=== Given text ===
=-=-=

Lease contracts, unlike sales and donations, do not transfer title to property. Lease agreements provide for the use of property by someone, other than the owner, for a period of time. Leases for the use of immovable property such as, farm land, houses, apartments and buildings have long been widely accepted. Historically, the leasing of moveable property was not as common. In the past few decades however, the utilization of lease agreements for movables has expanded enormously. It is now possible to lease, rather than purchase, almost any type of moveable property. Automobiles, office equipment and furnishings are just some of the examples of items that are now commonly offered for lease.

LEASE OR SALE

A business normally needs equipment. Should this equipment be purchased or leased? There is no easy answer to this question. A number of factors may have to be considered in each particular case to determine which contract, sale or lease, would be best for the business. Financial and tax consequences are some of the issues that usually influence the decision.

=-=-=

=== Extracted records ===
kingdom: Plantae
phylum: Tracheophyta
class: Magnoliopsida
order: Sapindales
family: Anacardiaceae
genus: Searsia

=-=-=

=== Exercises to complete ===
(a) In the text on leases, what do lease contracts not do that sales and donations do?
(b) Shorten the paragraph in the text on leases that begins "A business normally needs equipment" while keeping its main facts.
The listing has no connection to the text on leases.

=== Exercise results ===
(a) They do not transfer title to property.

(b) A business usually needs equipment, and whether to buy or lease it has no easy answer. Several factors, typically including financial and tax consequences, must be weighed in each case.